I suspect Covid will be done with, and I in my grave, before Brentwood Council approves a cinema in Brentwood.
* The work coaches are the Job Centre’s frontline staff. They’re the case workers who deal with you, me and anyone else in Brentwood who’s claiming benefits and hunting for work.
† I use a lightweight word processor called TextEdit: one that’s shipped with every Mac ever made for the past twenty years. Yes, I know what you’re going to ask: “Why do you need a PC, when you’ve got a Mac?” You’ve got a point: under my current circumstances, I don’t. But every home working job I’ve applied for insists I use a Windows machine. As did the training course I’d applied for.
‡ The man was a competent composer: writing some of the film scores. The one he did for The Omen won him his only Oscar. The remake of The Omen is the better film … but its soundtrack was a pathetic imitation of the original, and Mia Farrow not a patch on Billie Whitelaw.
^ My family bought me my first computer in there: a 48kb ZX Spectrum.

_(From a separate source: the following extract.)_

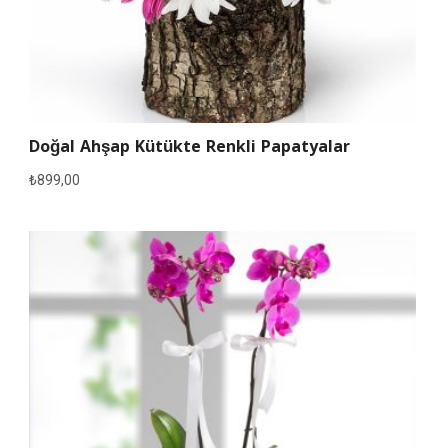
Doğal Ahşap Kütükte Renkli Papatyalar
₺
899,00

ª I loved it: I always had chicken and chips. I would only have been a few years old. It was special: it was Chinese chicken and chips. Roast chicken, with chips … served by a Chinese waiter who’d probably worked out he had a fussy eater on his hands, the minute one walked in the door!
º As I recall? Universal Soldier really wasn’t worth the money!

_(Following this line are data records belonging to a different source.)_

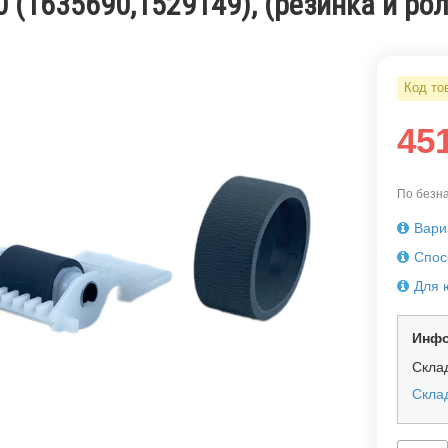
 (1635690,1529149), (резинка и ро
Код то
45
По безна
Вари
Спос
Для 
Инфо
Скла
Склад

¹ That’s easier the you think, if you have a laptop. Download and install TorBrowser. Download and install a BitTorrent app. Use Tor to visit a torrent tracking site. Pick a movie. Download the torrent file, or magnetic link, and open it with your BitTorrent app: here’s how.
The software is like blank cassettes, or DVDs. Owning it is legal, as legally available material is on offer.
However? Downloading films, TV shows and cracked software this way is illegal: it’s copyright theft, at the very least. It also leaves your machine vulnerable to sabotaged and malicious software. It’s legally and technically dangerous. Do so at your own risk.
² A Kodi box is a budget equivalent to things like a Chromecast, FireTV or AppleTV. It’s a media playing box that lets you access internet services like YouTube, Netflix/iPlayer, what have you, and things on your computer. The ‘fully loaded’ Kodi boxes are Kodi³ boxes set up to let you watch paid-for services for free. I’ve never used one, myself. I’m told that the ‘free’ — pirate — services run out, after about a year or so. But they are out there, somewhere.
³ Like Tor, and BitTorrent apps, Kodi itself is perfectly legal. It’s the third party plug ins that let you watch things for free that are dodgy.